In Washington, researchers recently captured a 30 pound (!) male wolverine, as part of the final season of the decade-long North Cascades wolverine project. The article is fairly detailed and I’d like to focus a little more on this project in a separate post, but in the meantime, four observations. One – that’s an impressively large wolverine! Two, I’m so glad to hear that at least a few people did something interesting on Super Bowl Sunday – not just this year, but last year as well. Three, I’m assuming they named this wolverine “Special K” after the ketamine used in the capture, which betrays a somewhat dark aesthetic on the part of the researchers. Four, and most interesting, it appears that this wolverine is the son of Rocky, the original male occupying the area. Rocky vanished and was replaced by his son, Logan, who has now moved to a different location, apparently displaced by his half-brother Special K – the one named after the drug. Definitely some interesting social interaction data, but it also really piques my interest in how wolverines maintain enough genetic diversity to avoid fatal bottle-necks, since these males are taking over territories that most likely overlap with those of their mothers and/or their sisters.
Also in Washington, a news video and an article with a second video feature work on wolverines near Snoqualmie Pass. This is interesting, but the reporter does the same thing that generally drives me crazy when people talk about wolverines: he equates presence with a reproductive population, stating that wolverines are “moving south in spite of climate change,” which implies that there’s a resident population.
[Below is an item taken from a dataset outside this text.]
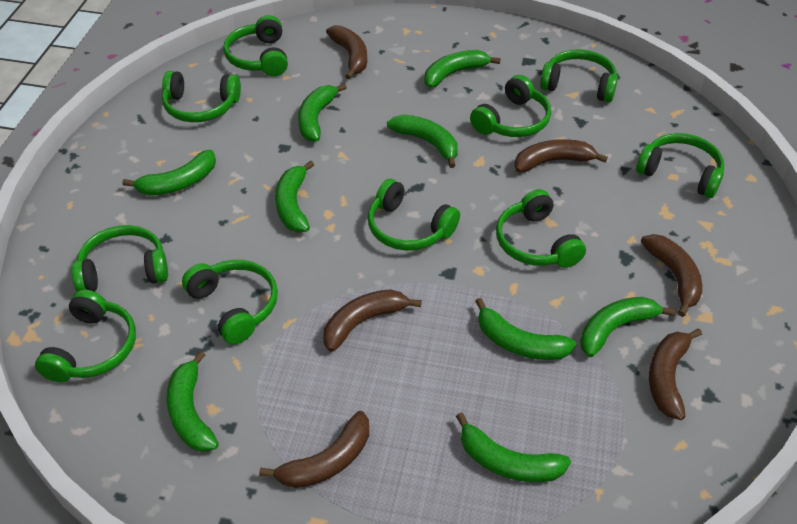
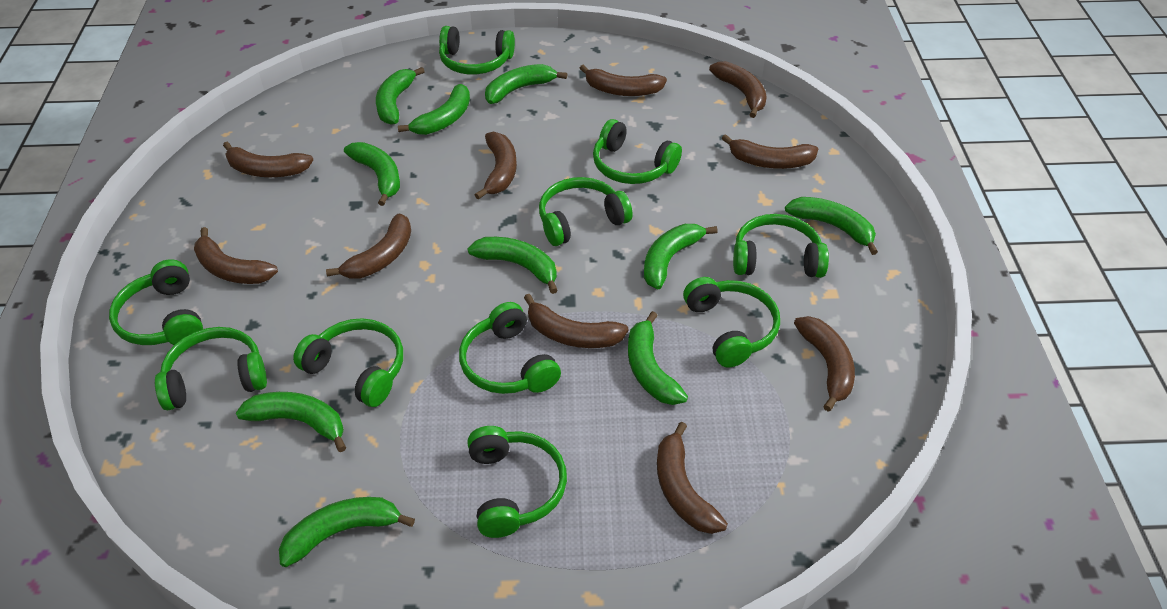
brown banana: 6 -> 10
green banana: 9 -> 10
I’m excited to see wolverine detections in new locations, but there are two things to keep in mind: first, as I mentioned, a wolverine or two is not necessarily a breeding population, and second, are these detections the result of wolverines moving in to new locations and expanding south, or are we finding them because we now have the motivation and the technology to look in places where we weren’t looking before? (I incline towards the former because I’m invested in the idea that wolverines are recolonizing, but that may just be my bias. It’s a question worth asking. Cameras and DNA make it easier to ‘observe’ the landscape in a sustained way that was unavailable to us until recently.) In any case, it’s nice to see yet another study utilizing Audrey Magoun’s camera technique.
Finally, for Montana residents, if you have ever felt the need to declare your allegiance to the conservation of climate-sensitive wildlife with a license plate for your (hopefully hybrid) car, you can now buy a specialty plate featuring a wolverine. The proceeds benefit the Swan Ecosystem Center and Northwest Connections, environmental groups that help monitor wildlife and work towards ecosystem conservation.
Wolverines may or may not be expanding their range, but interest in wolverines definitely is. It’s exciting to see.